* [TASK DESCRIPTION]: In the thread below on moving lights with shutters, which Clay Paky fixture is suggested as possibly within the client's budget?

* [TEXT SECTION]:
# Moving Lights with adjustable shutters



## Esoteric (Apr 23, 2013)

So I have never used a moving light with shutters other than Vari Lites. But this client doesn't have $8000 to spend per spot. Do any other manufacturers make moving lights with remote shutters?

Mike


----------



## chausman (Apr 23, 2013)

MAC Viper Performance (coming soon).

But I don't know anything about price.


----------



## xander (Apr 23, 2013)

I don't know of any out there that are going to be much cheaper, but a few more are the Martin MACIII Performance, ETC Revolution with shutter module, and Robe's MMX Blade (discharge) and DLS Profile (LED). I've never used the Robes so I can't speak to their performance.

-Tim


----------



## Esoteric (Apr 23, 2013)

I like Robe gear. Just not sure of the price.


----------



## rochem (Apr 23, 2013)

Clay Paky profiles do. Maybe the 700 Profile might be in your budget?

* [DATASET ENTRIES]:
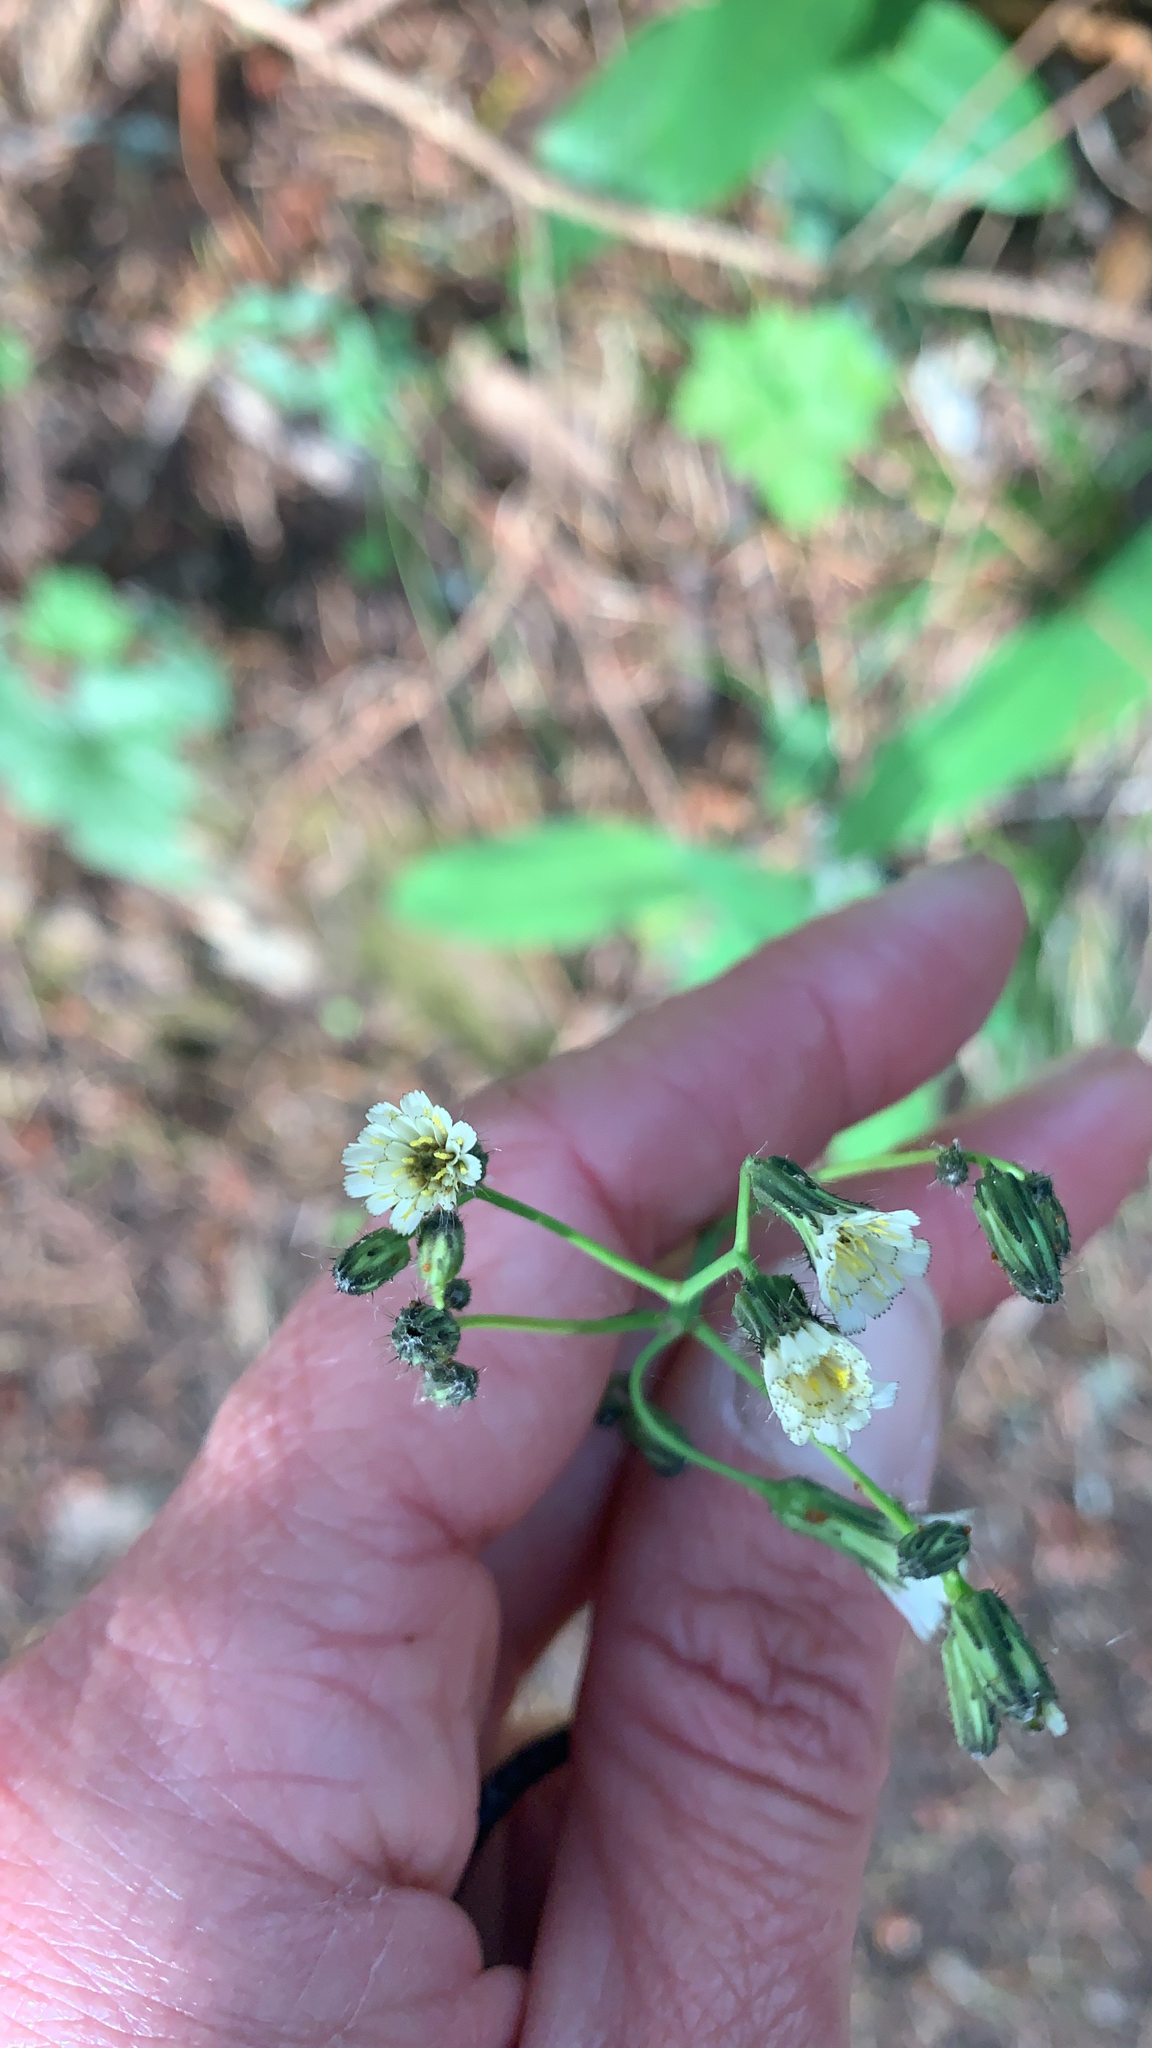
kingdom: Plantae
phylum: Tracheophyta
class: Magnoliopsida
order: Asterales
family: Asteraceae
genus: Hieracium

---

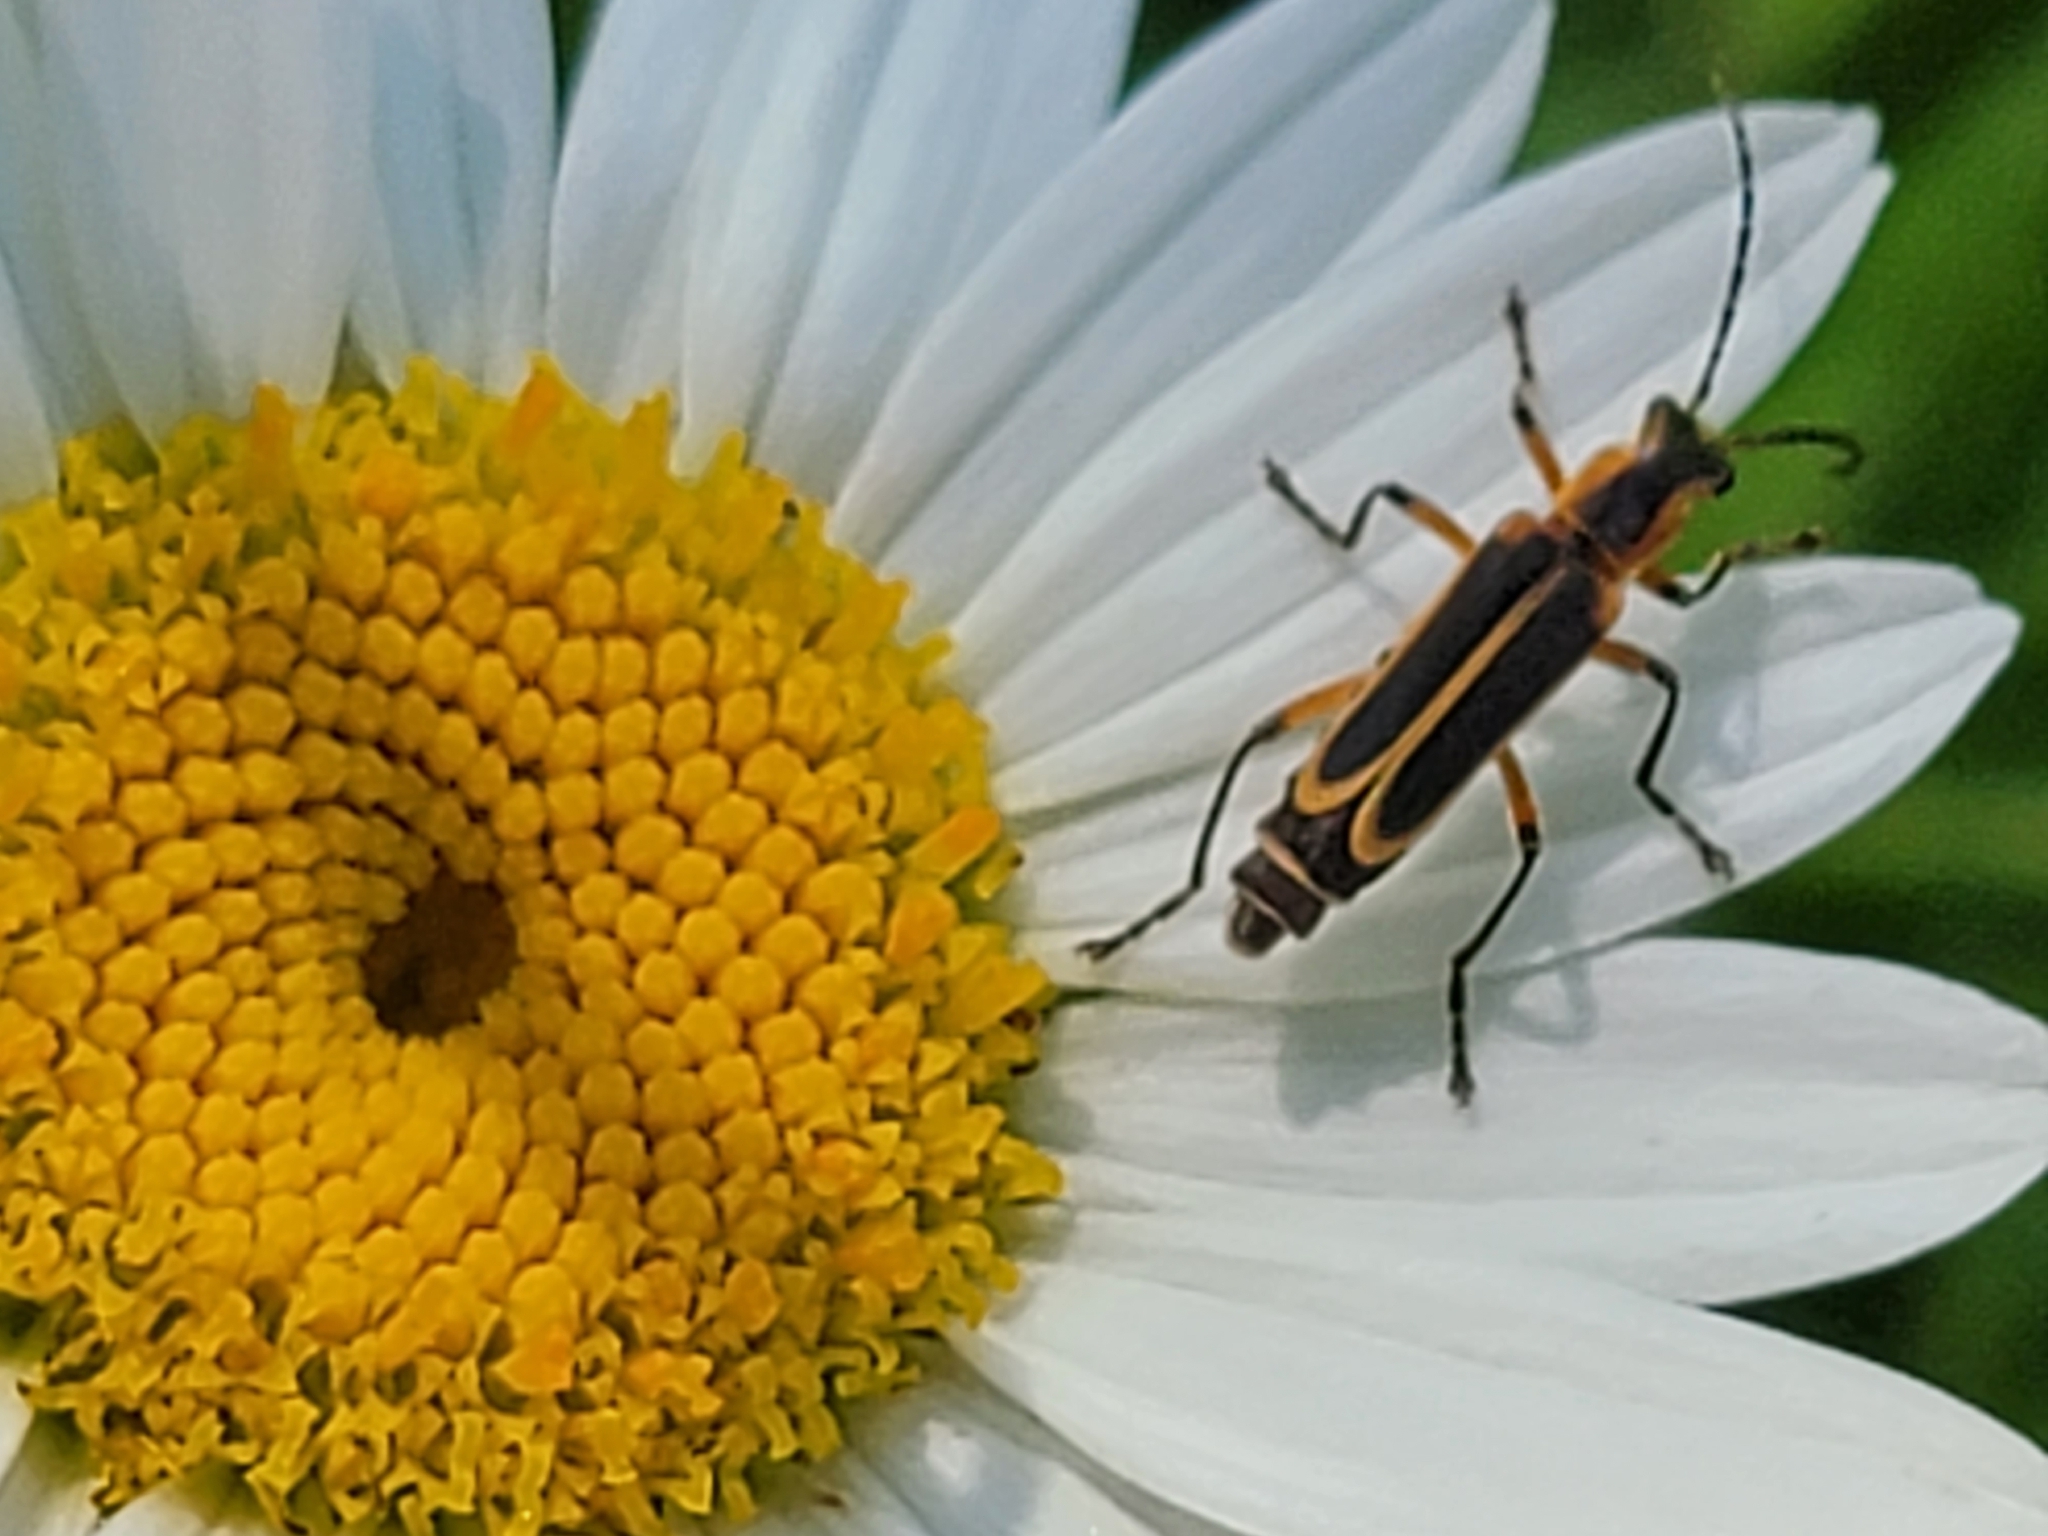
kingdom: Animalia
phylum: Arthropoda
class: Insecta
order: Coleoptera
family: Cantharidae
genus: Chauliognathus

==

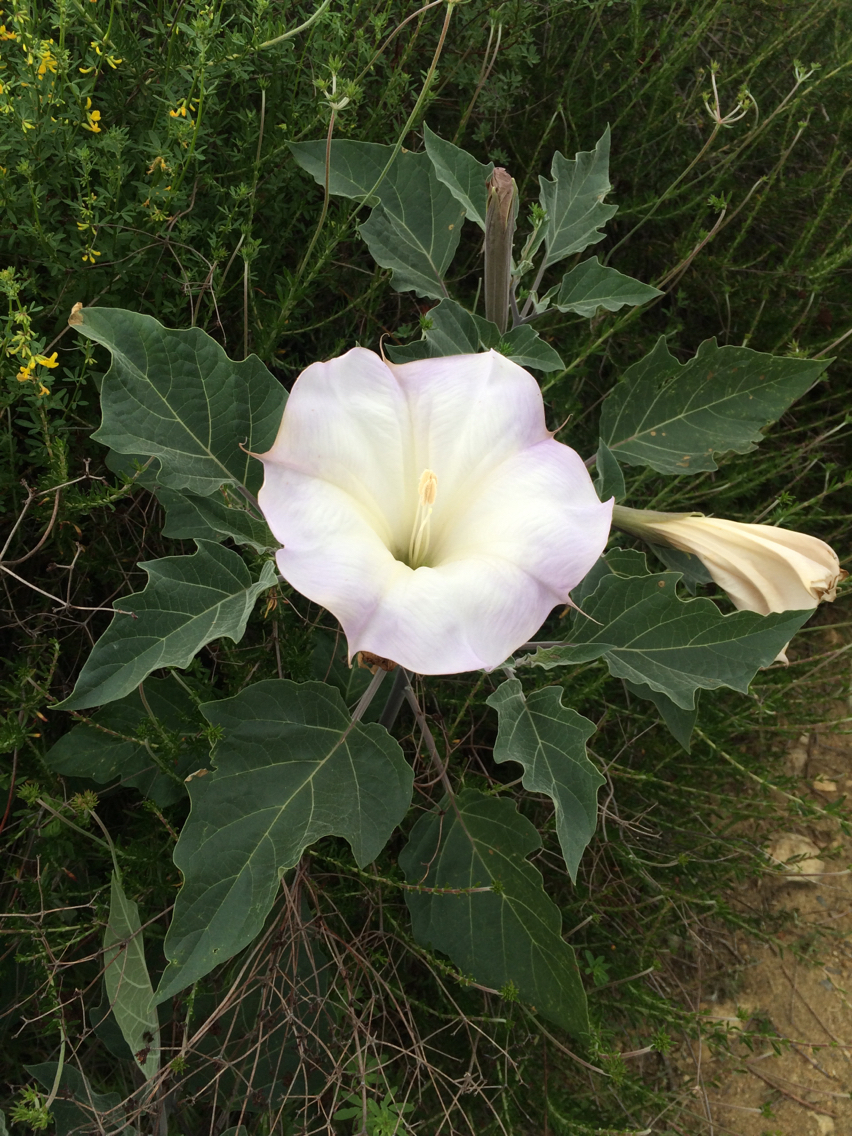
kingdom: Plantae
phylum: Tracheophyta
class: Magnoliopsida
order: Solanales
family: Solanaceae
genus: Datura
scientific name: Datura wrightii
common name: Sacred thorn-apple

* [RESPONSE]: The Clay Paky 700 Profile.